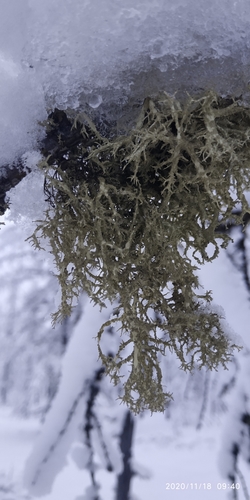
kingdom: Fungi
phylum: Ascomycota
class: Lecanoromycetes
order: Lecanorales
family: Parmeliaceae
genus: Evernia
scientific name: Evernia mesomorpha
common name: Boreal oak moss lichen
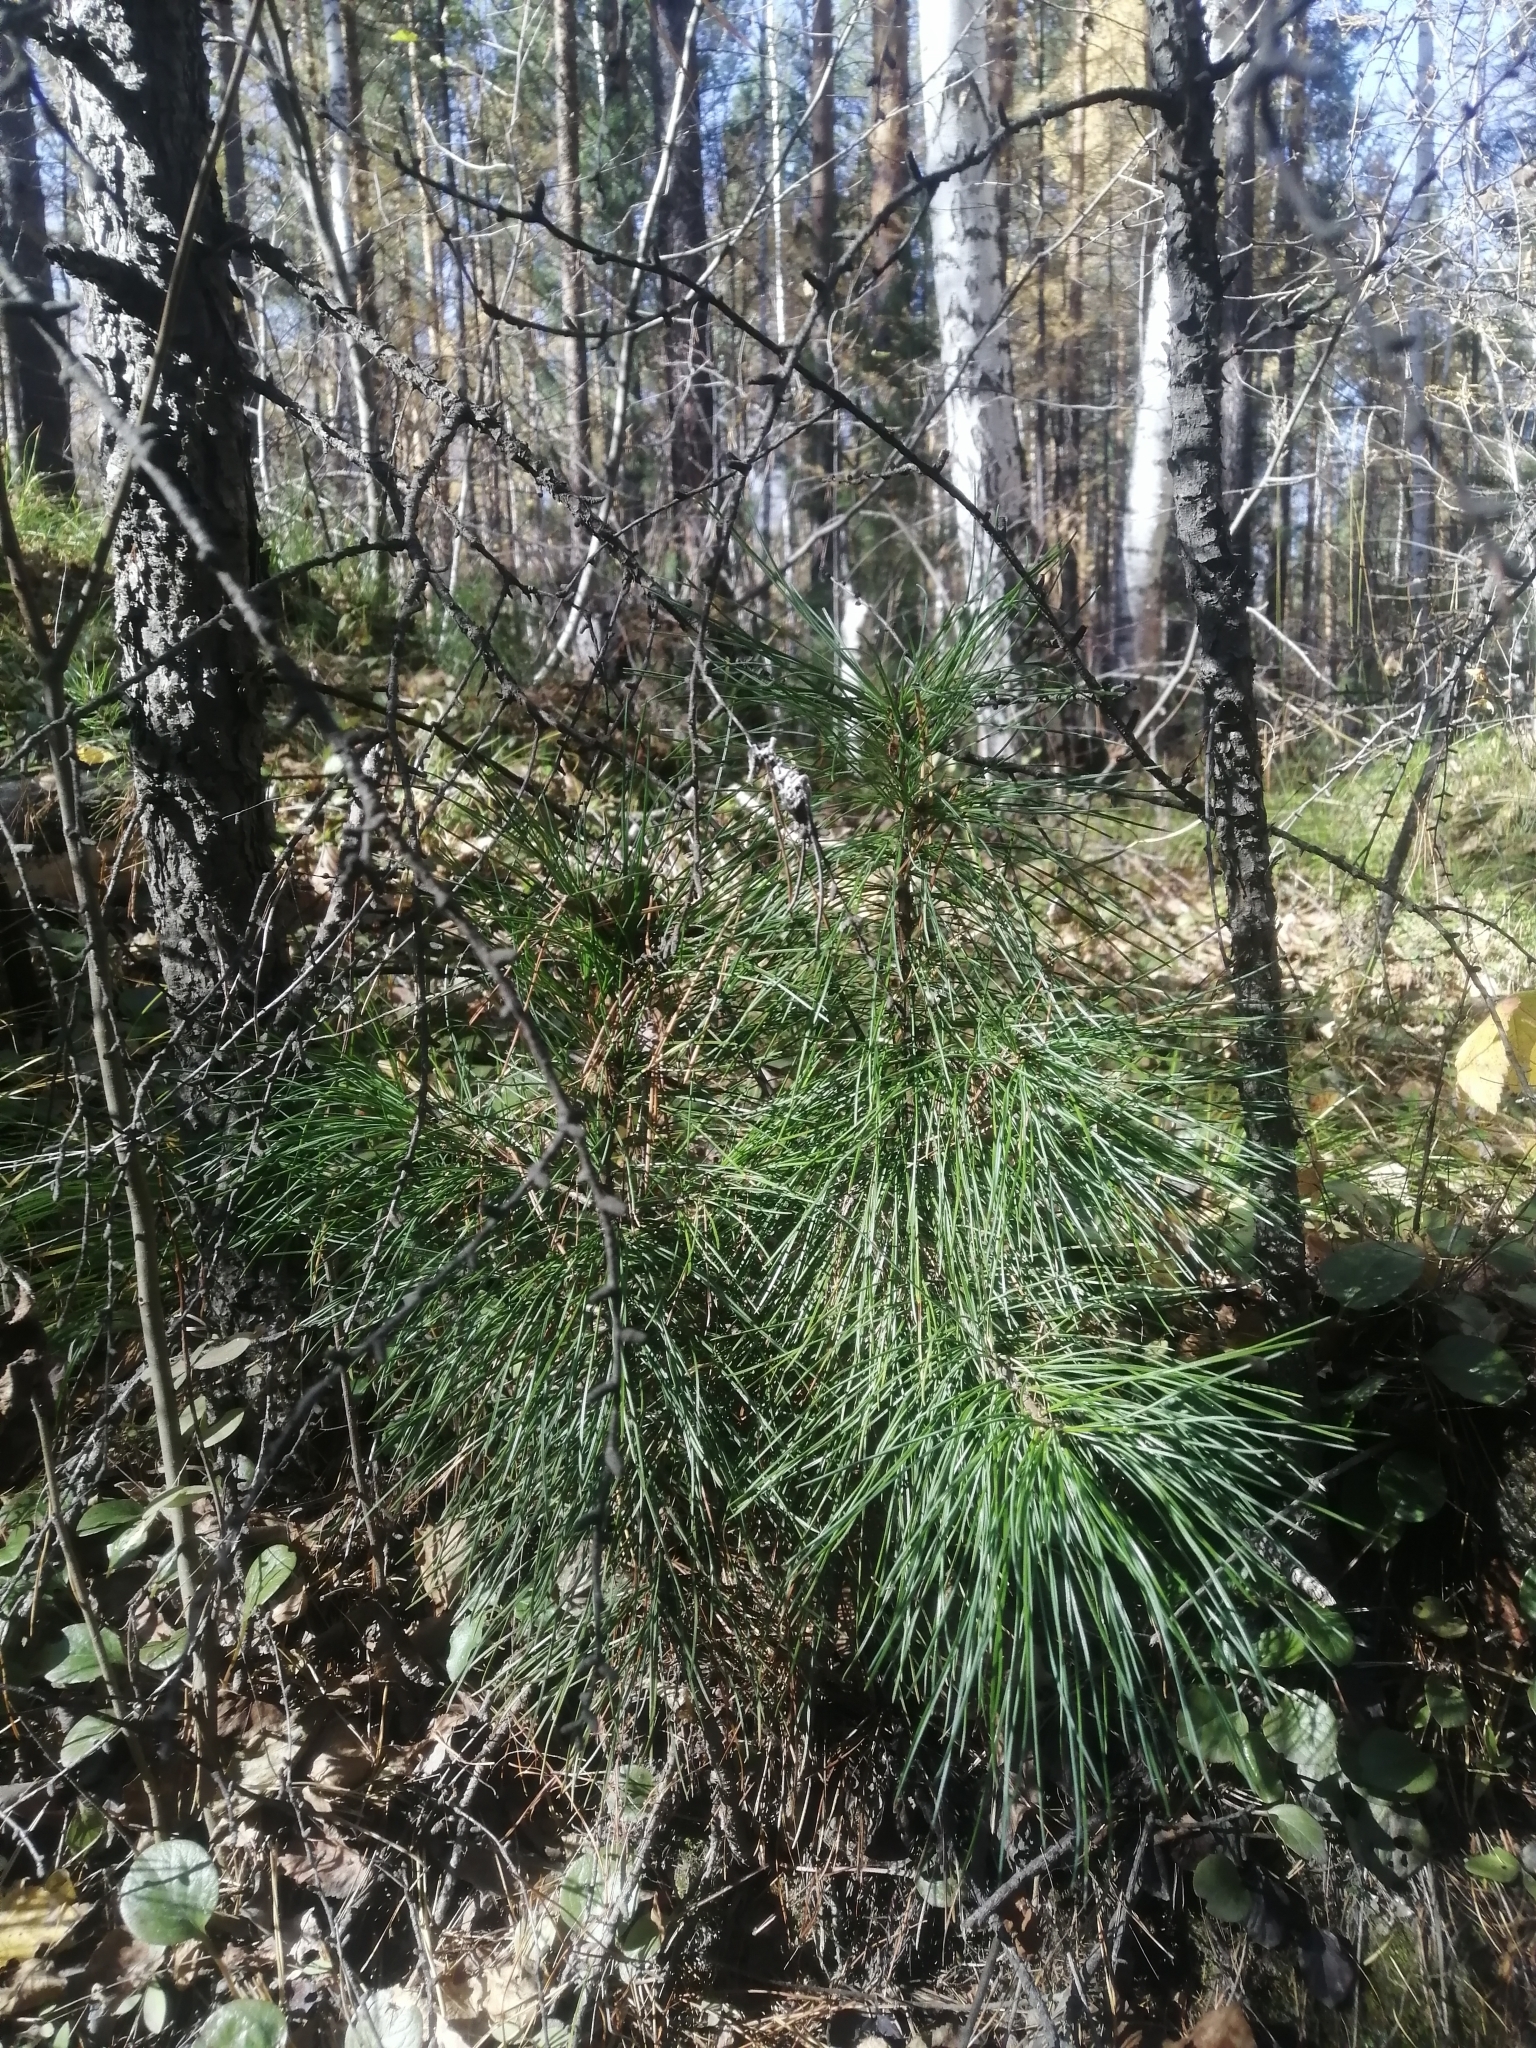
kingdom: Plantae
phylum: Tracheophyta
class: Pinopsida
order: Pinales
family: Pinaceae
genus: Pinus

● **Request**
Copy the text lines of all the items above without changing a word, and leave out the pictures.

● **Full output**
kingdom: Fungi
phylum: Ascomycota
class: Lecanoromycetes
order: Lecanorales
family: Parmeliaceae
genus: Evernia
scientific name: Evernia mesomorpha
common name: Boreal oak moss lichen
kingdom: Plantae
phylum: Tracheophyta
class: Pinopsida
order: Pinales
family: Pinaceae
genus: Pinus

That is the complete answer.